### Exercise details
Print the lines starting with the very first one and going on through the line with "961 579 997", both ends included. Leave the pictures out.

### Given data
********************
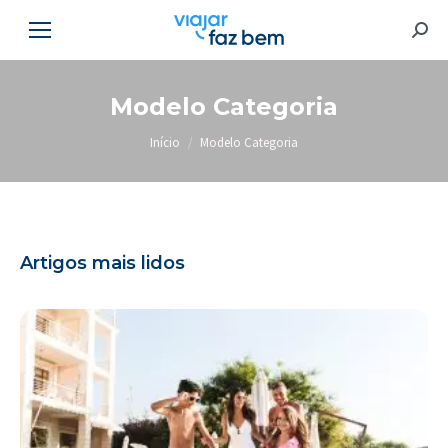
Searc
Modelo Categoria
Você está aqui:
Início
Modelo Categoria
Artigos mais lidos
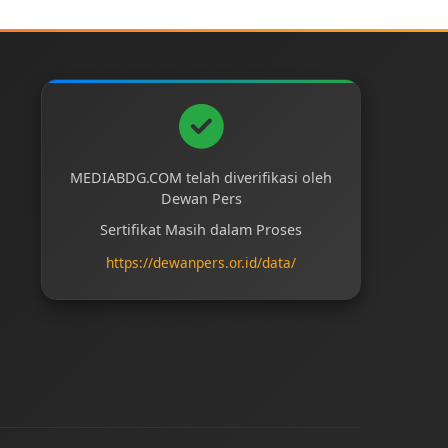
MEDIABDG.COM telah diverifikasi oleh
Dewan Pers
Sertifikat Masih dalam Proses
https://dewanpers.or.id/data/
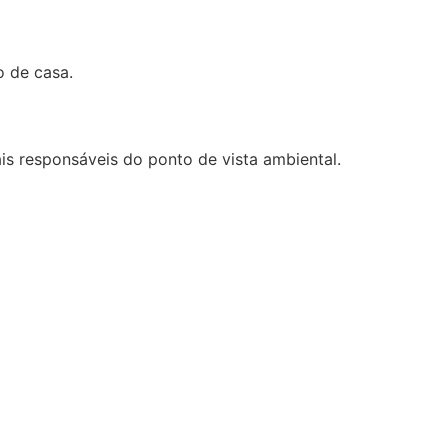
o de casa.
s responsáveis do ponto de vista ambiental.
ssível reduzir o impacto das obras e criar
vez mais acessíveis e representam uma
Fale connosco e transforme o seu espaço com
CONTACTOS
ade e
+351 961 579 997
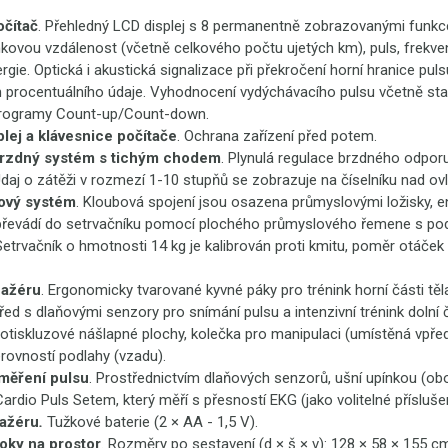
očítač
. Přehledný LCD displej s 8 permanentně zobrazovanými funkc
inkovou vzdálenost (včetně celkového počtu ujetých km), puls, frekve
rgie. Optická i akustická signalizace při překročení horní hranice pul
 procentuálního údaje. Vyhodnocení vydýchávacího pulsu včetně sta
Programy Count-up/Count-down.
plej a klávesnice počítače
. Ochrana zařízení před potem.
rzdný systém s tichým chodem
. Plynulá regulace brzdného odporu
daj o zátěži v rozmezí 1-10 stupňů se zobrazuje na číselníku nad o
ový systém
. Kloubová spojení jsou osazena průmyslovými ložisky, e
 převádí do setrvačníku pomocí plochého průmyslového řemene s p
etrvačník o hmotnosti 14 kg je kalibrován proti kmitu, poměr otáček
nažéru
. Ergonomicky tvarované kyvné páky pro trénink horní části tě
řed s dlaňovými senzory pro snímání pulsu a intenzivní trénink dolní č
rotiskluzové nášlapné plochy, kolečka pro manipulaci (umístěná vp
rovností podlahy (vzadu).
 měření pulsu
. Prostřednictvím dlaňových senzorů, ušní upínkou (ob
rdio Puls Setem, který měří s přesností EKG (jako volitelné příslušen
nažéru
.
Tužkové baterie (2 × AA - 1,5 V).
oky na prostor
. Rozměry po sestavení (d × š × v): 128 × 58 × 155 c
********************
### Answer box
Searc
Modelo Categoria
Você está aqui:
Início
Modelo Categoria
Artigos mais lidos
MEDIABDG.COM telah diverifikasi oleh
Dewan Pers
Sertifikat Masih dalam Proses
https://dewanpers.or.id/data/
o de casa.
s responsáveis do ponto de vista ambiental.
ssível reduzir o impacto das obras e criar
vez mais acessíveis e representam uma
Fale connosco e transforme o seu espaço com
CONTACTOS
ade e
+351 961 579 997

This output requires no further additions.